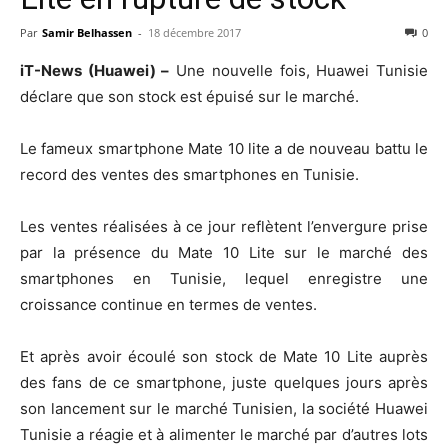
Par
Samir Belhassen
-
18 décembre 2017
0
iT-News (Huawei) –
Une nouvelle fois, Huawei Tunisie
déclare que son stock est épuisé sur le marché.
Le fameux smartphone Mate 10 lite a de nouveau battu le
record des ventes des smartphones en Tunisie.
Les ventes réalisées à ce jour reflètent l’envergure prise
par la présence du Mate 10 Lite sur le marché des
smartphones en Tunisie, lequel enregistre une
croissance continue en termes de ventes.
Et après avoir écoulé son stock de Mate 10 Lite auprès
des fans de ce smartphone, juste quelques jours après
son lancement sur le marché Tunisien, la société Huawei
Tunisie a réagie et à alimenter le marché par d’autres lots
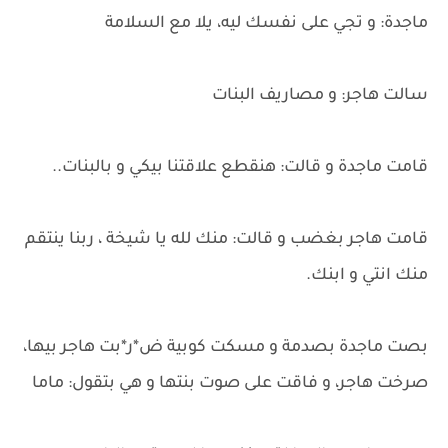
ماجدة: و تجي على نفسك ليه، يلا مع السلامة
سالت هاجر: و مصاريف البنات
قامت ماجدة و قالت: هنقطع علاقتنا بيكي و بالبنات..
قامت هاجر بغضب و قالت: منك لله يا شيخة ، ربنا ينتقم
منك انتي و ابنك.
بصت ماجدة بصدمة و مسكت كوبية ض*ر*بت هاجر بيها،
صرخت هاجر، و فاقت على صوت بنتها و هي بتقول: ماما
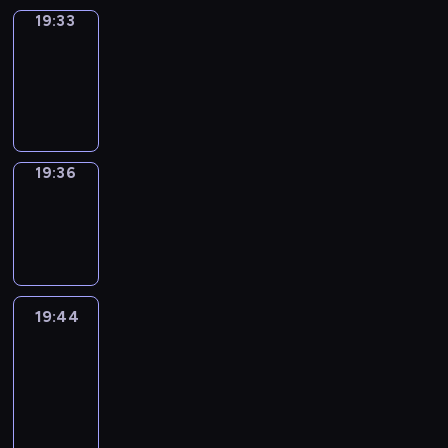
19:33
Irregular
Verbs
19:33
-
19:36
19:36
Wrong&Right
19:36
-
19:44
19:44
Life
Around
19:44
-
20:26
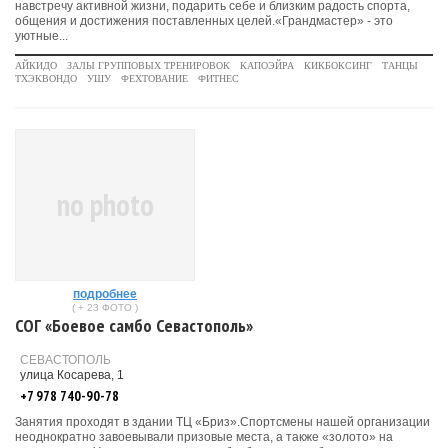
навстречу активной жизни, подарить себе и близким радость спорта,
общения и достижения поставленных целей.«Грандмастер» - это
уютные...
АЙКИДО
ЗАЛЫ ГРУППОВЫХ ТРЕНИРОВОК
КАПОЭЙРА
КИКБОКСИНГ
ТАНЦЫ
ТХЭКВОНДО
УШУ
ФЕХТОВАНИЕ
ФИТНЕС
no photo
подробнее
( + 23 ФОТО )
СОГ «Боевое самбо Севастополь»
СЕВАСТОПОЛЬ
улица Косарева, 1
+7 978 740-90-78
Занятия проходят в здании ТЦ «Бриз».Спортсмены нашей организации
неоднократно завоевывали призовые места, а также «золото» на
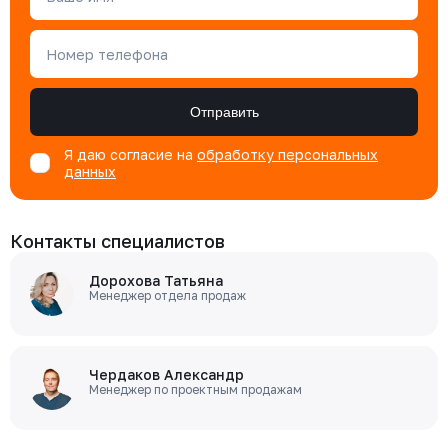
Номер телефона
Отправить
Я даю согласие на
обработку персональных
данных
Контакты специалистов
Дорохова Татьяна
Менеджер отдела продаж
Чердаков Александр
Менеджер по проектным продажам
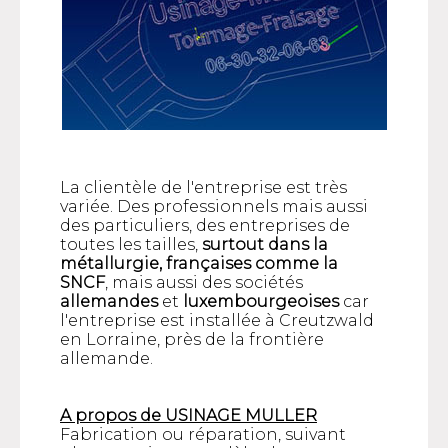
La clientèle de l'entreprise est très
variée. Des professionnels mais aussi
des particuliers, des entreprises de
toutes les tailles,
surtout dans la
métallurgie, françaises comme la
SNCF
, mais aussi des sociétés
allemandes
et
luxembourgeoises
car
l'entreprise est installée à Creutzwald
en Lorraine, près de la frontière
allemande.
A propos de USINAGE MULLER
Fabrication ou réparation, suivant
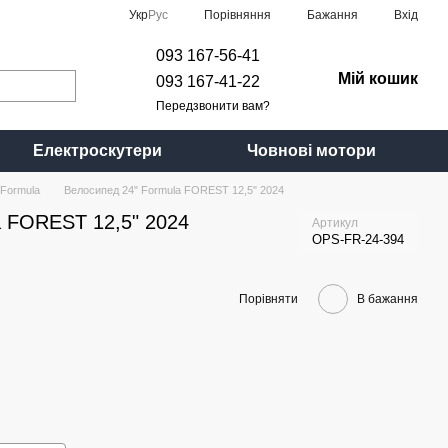
Порівняння
Укр
Рус
Бажання
Вхід
093 167-56-41
Мій кошик
093 167-41-22
Передзвонити вам?
Електроскутери
Човнові мотори
Formula
Велосипед 24" Formula FOREST 12,5" 2024
a FOREST 12,5" 2024
Артикул
OPS-FR-24-394
Порівняти
В бажання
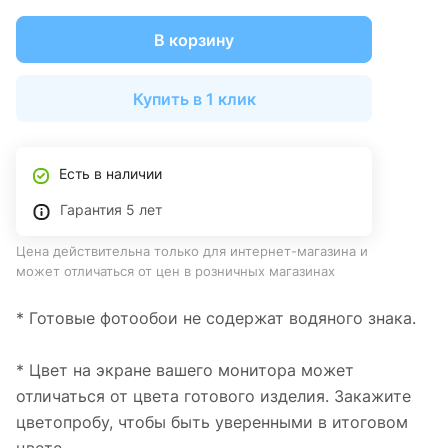
В корзину
Купить в 1 клик
Есть в наличии
Гарантия 5 лет
Цена действительна только для интернет-магазина и
может отличаться от цен в розничных магазинах
* Готовые фотообои не содержат водяного знака.
* Цвет на экране вашего монитора может
отличаться от цвета готового изделия. Закажите
цветопробу, чтобы быть уверенными в итоговом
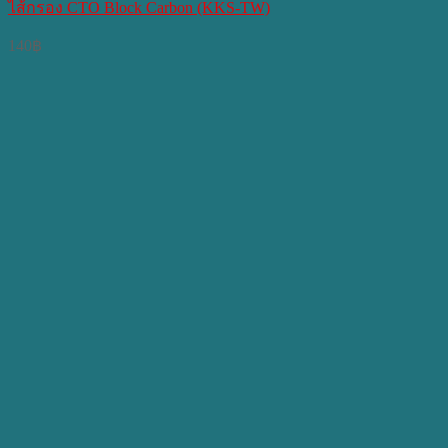
ไส้กรอง CTO Block Carbon (KKS-TW)
140
฿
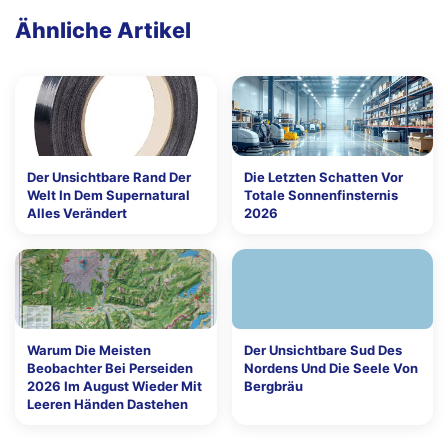
Ähnliche Artikel
Der Unsichtbare Rand Der
Die Letzten Schatten Vor
Welt In Dem Supernatural
Totale Sonnenfinsternis
Alles Verändert
2026
Warum Die Meisten
Der Unsichtbare Sud Des
Beobachter Bei Perseiden
Nordens Und Die Seele Von
2026 Im August Wieder Mit
Bergbräu
Leeren Händen Dastehen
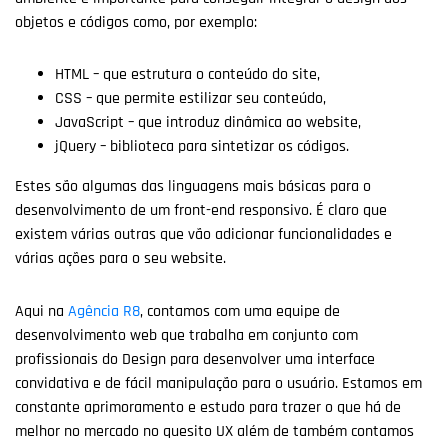
objetos e códigos como, por exemplo:
HTML – que estrutura o conteúdo do site,
CSS – que permite estilizar seu conteúdo,
JavaScript – que introduz dinâmica ao website,
jQuery – biblioteca para sintetizar os códigos.
Estes são algumas das linguagens mais básicas para o
desenvolvimento de um front-end responsivo. É claro que
existem várias outras que vão adicionar funcionalidades e
várias ações para o seu website.
Aqui na
Agência R8
, contamos com uma equipe de
desenvolvimento web que trabalha em conjunto com
profissionais do Design para desenvolver uma interface
convidativa e de fácil manipulação para o usuário. Estamos em
constante aprimoramento e estudo para trazer o que há de
melhor no mercado no quesito UX além de também contamos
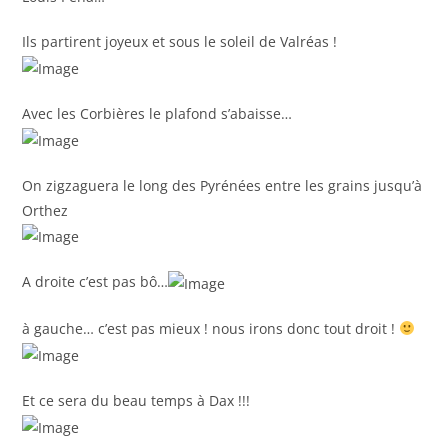
Ils partirent joyeux et sous le soleil de Valréas !
Avec les Corbières le plafond s’abaisse…
On zigzaguera le long des Pyrénées entre les grains jusqu’à
Orthez
A droite c’est pas bô…
à gauche… c’est pas mieux ! nous irons donc tout droit !
Et ce sera du beau temps à Dax !!!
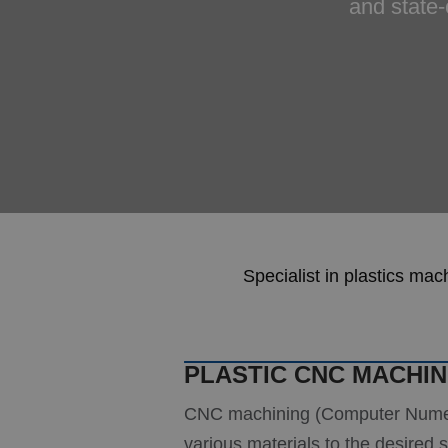
and state-
Specialist in plastics mac
PLASTIC CNC MACHIN
CNC machining (Computer Numeri
various materials to the desire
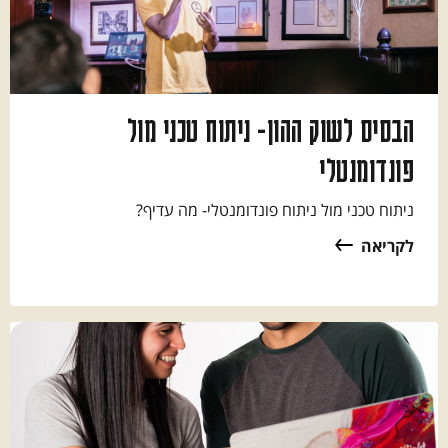
הבסיס לשוק ההון- ניתוח טכני מול
פונדומנטלי
ניתוח טכני מול ניתוח פונדומנטלי- מה עדיף?
לקריאה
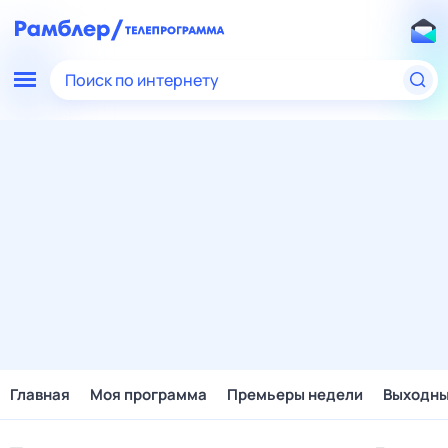
Поиск по интернету
Главная
Моя программа
Премьеры недели
Выходн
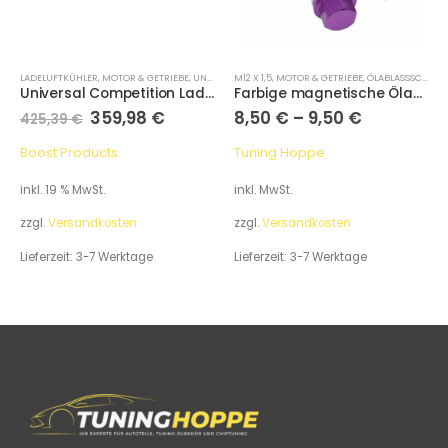
LADELUFTKÜHLER
,
MOTOR & GETRIEBE
,
UNIVERSALE
M12 X 1,5
,
MOTOR & GETRIEBE
,
ÖLABLASSSCHRAUBEN
Universal Competition Ladeluftkühler 700x300x100mm – 76mm (1300PS)
Farbige magnetische Ölablaßschraube M12 x 1.5
359,98
€
8,50
€
–
9,50
€
425,39
€
Boost Products
Tuning Hoppe
inkl. 19 % MwSt.
inkl. MwSt.
zzgl.
Versandkosten
zzgl.
Versandkosten
Lieferzeit:
3-7 Werktage
Lieferzeit:
3-7 Werktage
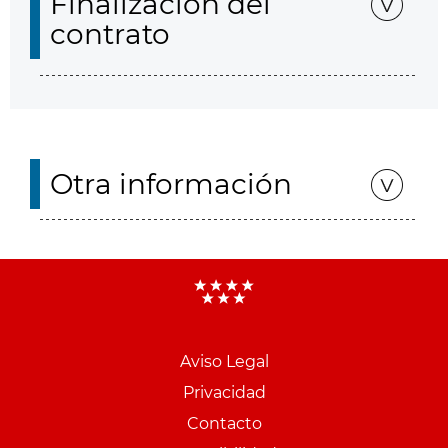
Finalización del
contrato
Otra información
Aviso Legal
Menu
Privacidad
pie
Contacto
PCON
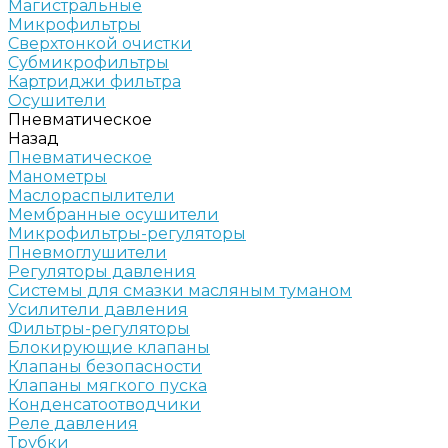
Магистральные
Микрофильтры
Сверхтонкой очистки
Субмикрофильтры
Картриджи фильтра
Осушители
Пневматическое
Назад
Пневматическое
Манометры
Маслораспылители
Мембранные осушители
Микрофильтры-регуляторы
Пневмоглушители
Регуляторы давления
Системы для смазки масляным туманом
Усилители давления
Фильтры-регуляторы
Блокирующие клапаны
Клапаны безопасности
Клапаны мягкого пуска
Конденсатоотводчики
Реле давления
Трубки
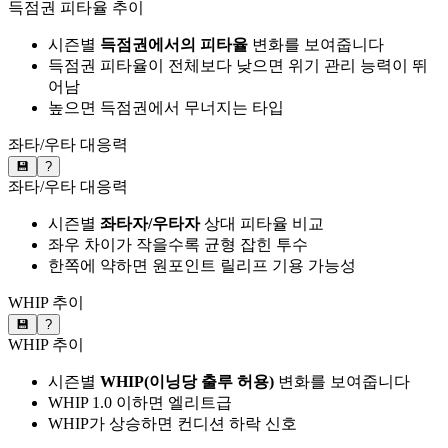
득점권 피타율 추이
시즌별
득점권에서의 피타율
변화를 보여줍니다
득점권 피타율이 전체보다 낮으면 위기 관리 능력이 뛰
어남
높으면 득점권에서 무너지는 타입
좌타/우타 대응력
💾
?
좌타/우타 대응력
시즌별
좌타자/우타자
상대 피타율 비교
좌우 차이가 작을수록 균형 잡힌 투수
한쪽에 약하면 원포인트 릴리프 기용 가능성
WHIP 추이
💾
?
WHIP 추이
시즌별
WHIP(이닝당 출루 허용)
변화를 보여줍니다
WHIP 1.0 이하면 엘리트급
WHIP가 상승하면 컨디션 하락 신호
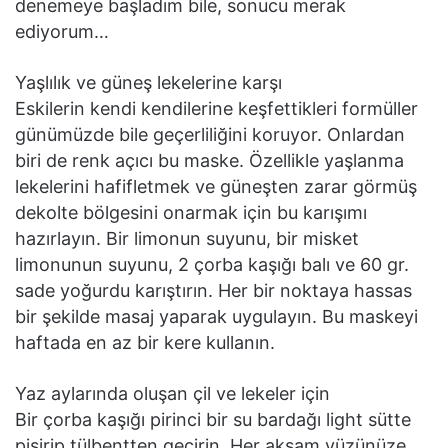
denemeye başladım bile, sonucu merak
ediyorum…
Yaşlılık ve güneş lekelerine karşı
Eskilerin kendi kendilerine keşfettikleri formüller
günümüzde bile geçerliliğini koruyor. Onlardan
biri de renk açıcı bu maske. Özellikle yaşlanma
lekelerini hafifletmek ve güneşten zarar görmüş
dekolte bölgesini onarmak için bu karışımı
hazırlayın. Bir limonun suyunu, bir misket
limonunun suyunu, 2 çorba kaşığı balı ve 60 gr.
sade yoğurdu karıştırın. Her bir noktaya hassas
bir şekilde masaj yaparak uygulayın. Bu maskeyi
haftada en az bir kere kullanın.
Yaz aylarında oluşan çil ve lekeler için
Bir çorba kaşığı pirinci bir su bardağı light sütte
pişirip tülbentten geçirin. Her akşam yüzünüze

TASK REQUIREMENTS |
Output exactly the span of lines from the top of the listing through the line holding "des fans de", and leave every picture out.

SOLUTION TO THIS TASK |
Par
Samir Belhassen
-
18 décembre 2017
0
iT-News (Huawei) –
Une nouvelle fois, Huawei Tunisie
déclare que son stock est épuisé sur le marché.
Le fameux smartphone Mate 10 lite a de nouveau battu le
record des ventes des smartphones en Tunisie.
Les ventes réalisées à ce jour reflètent l’envergure prise
par la présence du Mate 10 Lite sur le marché des
smartphones en Tunisie, lequel enregistre une
croissance continue en termes de ventes.
Et après avoir écoulé son stock de Mate 10 Lite auprès
des fans de ce smartphone, juste quelques jours après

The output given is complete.